Millions of Americanslive in a federal healthcare shortage area.
Shortage designations are public, but they are rarely visible during everyday housing, relocation, or planning decisions. CartoChrome puts access context on a map: one score for each eligible ZIP/ZCTA record, before you sign the lease.
Source: HRSA Bureau of Health Workforce shortage area registry
Same country. Different ZIP Codes.
A live score comparison between the best and worst ZIP Codes in America.
One main Healthcare Access Score plus ten condition-specific scores for Alzheimer's, asthma, diabetes, hypertension, and four cancers. The public model is always the main score plus People Score, Provider Score, Hospital Score, and Travel Score.
Every NPI-registered healthcare provider (nurse practitioners, dentists, therapists, behavioral-health specialists, and every other clinical category), geocoded, specialty-tagged, and weighted by how many people realistically compete for nearby care. Not just a phone-book dump.
Hospitals, urgent care, dialysis, behavioral health. Public CMS facility signals are used where available and are shown as context, not recommendations.
How four scores roll up into one Healthcare Access Score.
Each publishable ZIP/ZCTA record gets four public driver scores. They combine into the 0 to 100 Healthcare Access Score you see on the map. A very weak driver can block or lower publication, and every published score must reconcile to all four drivers.
Provider Score
Distance-weighted access to every NPI-registered provider (primary care, specialists, mental health, preventive, dental), net of population competition.
Hospital Score
Access to hospital inpatient capacity and emergency/trauma care, using bed count and public facility context where available.
Travel Score
How much friction a resident hits getting to care: distance, transit context, and the share of households without a vehicle.
People Score
Social-determinants-of-health adjustment across insurance, economic hardship, health literacy, disability, and age vulnerability.
The overall score is a weighted four-driver contract: Provider, Hospital, Travel, and People. A ZIP with great hospitals but weak travel access gets penalized. A ZIP with dense providers but high social barriers gets penalized. The math is an access model based on available public data; local context still matters. Read the full methodology →
Best states for healthcare access
The national gap between best and worst states is bigger than you’d guess.
A Healthcare Access Score is a 0 to 100 rating of how easy it is to actually use healthcare in a given U.S. ZIP Code. 100 means exceptional access. 0 indicates a healthcare desert where critical services may be unavailable, understaffed, or hard to reach based on available public data. The main score is explained by People Score, Provider Score, Hospital Score, and Travel Score.
How is the CartoChrome Healthcare Access Score calculated?
Each publishable ZIP/ZCTA record gets four score drivers. People Score adjusts for social determinants of health such as insurance, economic hardship, health literacy, disability, and age vulnerability. Provider Score measures distance-weighted access to NPI-registered providers. Hospital Score measures proximity to hospital inpatient capacity, emergency and trauma care. Travel Score captures distance, transportation access, and the share of households without a vehicle.
What do the four score drivers mean?
Provider Score (0 to 100) is distance-weighted spatial access to every NPI-registered healthcare provider across every clinical category (nurse practitioners, dentists, therapists, behavioral-health specialists, and more).
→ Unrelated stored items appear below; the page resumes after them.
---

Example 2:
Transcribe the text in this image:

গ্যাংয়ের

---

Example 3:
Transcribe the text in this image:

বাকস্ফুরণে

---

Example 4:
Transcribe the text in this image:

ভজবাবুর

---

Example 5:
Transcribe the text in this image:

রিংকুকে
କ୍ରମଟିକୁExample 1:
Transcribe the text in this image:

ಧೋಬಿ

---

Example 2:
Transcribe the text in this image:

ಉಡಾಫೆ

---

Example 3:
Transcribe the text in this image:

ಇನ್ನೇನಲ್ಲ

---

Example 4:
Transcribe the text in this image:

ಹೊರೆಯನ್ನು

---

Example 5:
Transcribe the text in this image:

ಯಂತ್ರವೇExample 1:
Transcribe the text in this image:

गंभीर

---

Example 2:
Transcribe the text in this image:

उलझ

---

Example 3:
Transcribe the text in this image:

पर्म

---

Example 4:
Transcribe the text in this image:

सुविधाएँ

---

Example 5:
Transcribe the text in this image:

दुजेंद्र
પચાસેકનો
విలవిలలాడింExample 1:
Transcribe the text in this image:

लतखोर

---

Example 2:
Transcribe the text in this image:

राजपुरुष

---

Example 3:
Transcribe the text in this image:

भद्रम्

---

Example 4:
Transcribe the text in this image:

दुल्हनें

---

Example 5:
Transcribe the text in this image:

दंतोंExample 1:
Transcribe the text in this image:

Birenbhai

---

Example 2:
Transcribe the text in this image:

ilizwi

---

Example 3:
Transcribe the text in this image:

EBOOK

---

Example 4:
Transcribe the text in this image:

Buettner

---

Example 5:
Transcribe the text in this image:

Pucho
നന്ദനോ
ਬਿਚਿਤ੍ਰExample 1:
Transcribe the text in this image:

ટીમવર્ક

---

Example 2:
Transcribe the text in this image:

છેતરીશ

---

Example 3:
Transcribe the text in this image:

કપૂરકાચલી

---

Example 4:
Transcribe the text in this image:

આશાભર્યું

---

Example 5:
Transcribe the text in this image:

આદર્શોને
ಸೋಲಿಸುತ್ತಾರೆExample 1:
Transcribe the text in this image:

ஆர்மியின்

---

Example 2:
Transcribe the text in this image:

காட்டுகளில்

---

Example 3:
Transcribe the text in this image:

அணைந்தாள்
Hospital Score (0 to 100) is access to inpatient and emergency facilities, with public facility signals used where available. Travel Score (0 to 100) is how reachable those providers actually are given local transportation. People Score (0 to 100) is the social-determinants adjustment applied to the final composite. A high overall score requires all four to be reasonable; one weak component drags the whole score down.
Is CartoChrome free?
Yes. Published ZIP-level Healthcare Access Scores, provider profiles, facility profiles, and the full interactive map are free to use. A free developer API tier with the current published monthly limit and a free embeddable widget are available for real-estate, senior-living, relocation, and health-system websites.
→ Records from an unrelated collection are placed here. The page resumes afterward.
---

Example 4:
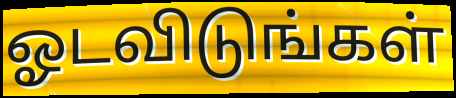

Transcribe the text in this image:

ஓடவிடுங்கள்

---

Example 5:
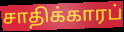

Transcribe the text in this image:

சாதிக்காரப்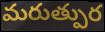
మరుత్పుర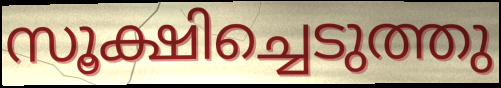
സൂക്ഷിച്ചെടുത്തുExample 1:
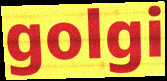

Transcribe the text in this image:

golgi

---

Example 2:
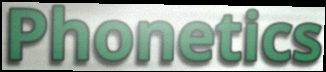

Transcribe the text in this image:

Phonetics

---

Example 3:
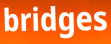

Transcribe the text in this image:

bridges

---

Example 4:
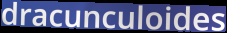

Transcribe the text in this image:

dracunculoides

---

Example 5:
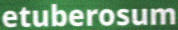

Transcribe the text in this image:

etuberosum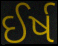
ઈર્ષ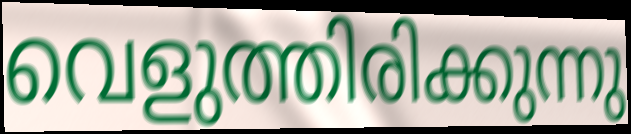
വെളുത്തിരിക്കുന്നു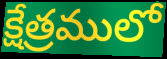
క్షేత్రములో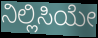
ನಿಲ್ಲಿಸಿಯೇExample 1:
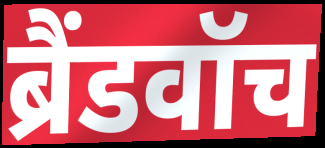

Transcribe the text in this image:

ब्रैंडवॉच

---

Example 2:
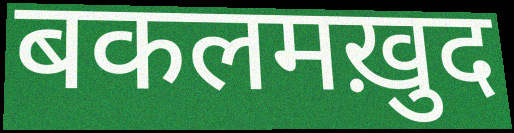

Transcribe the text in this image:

बकलमख़ुद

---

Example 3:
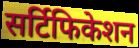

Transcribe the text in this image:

सर्टिफिकेशन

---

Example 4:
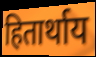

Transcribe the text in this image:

हितार्थाय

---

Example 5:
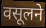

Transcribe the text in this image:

वसूलनेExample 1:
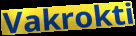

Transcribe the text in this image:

Vakrokti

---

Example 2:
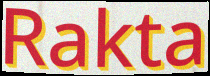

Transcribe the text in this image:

Rakta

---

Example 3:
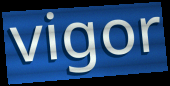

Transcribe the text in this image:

vigor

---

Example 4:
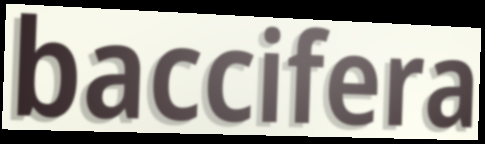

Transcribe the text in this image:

baccifera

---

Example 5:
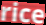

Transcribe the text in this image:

riceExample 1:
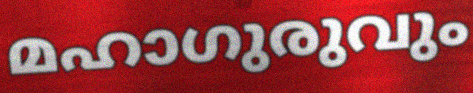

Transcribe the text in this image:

മഹാഗുരുവും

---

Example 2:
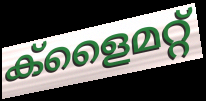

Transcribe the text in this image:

ക്ളൈമറ്റ്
Which conditions are covered?
CartoChrome scores each ZIP against 11 health dimensions: one overall Healthcare Access Score plus ten condition-specific scores for Alzheimer's disease, arthritis, asthma, breast cancer, COPD, hypertension, lung cancer, prostate cancer, type 1 diabetes, and type 2 diabetes. Each condition uses the same four public drivers, with condition-relevant provider and facility inputs.
How accurate is the score?
The composite score is benchmarked against CDC PLACES health outcomes, County Health Rankings, and HRSA HPSA shortage-area designations. Public methodology targets include correlation and concordance checks, and local context still matters when interpreting any ZIP score.
Where does the data come from?
All score sources are public: CMS NPPES and Care Compare for providers, CMS POS and Hospital Compare for facilities, the U.S. Census American Community Survey for demographics, HRSA for shortage-area designations, CDC PLACES for health outcomes, USDA RUCA for rurality, and several others. No proprietary or licensed datasets. Every publishable score is reproducible from the public source registry.
How often is the data updated?
Update cadence is source-specific and published in the source registry. Provider files, facility datasets, Census demographics, shortage-area data, and score runs each carry freshness status so stale inputs can block publication.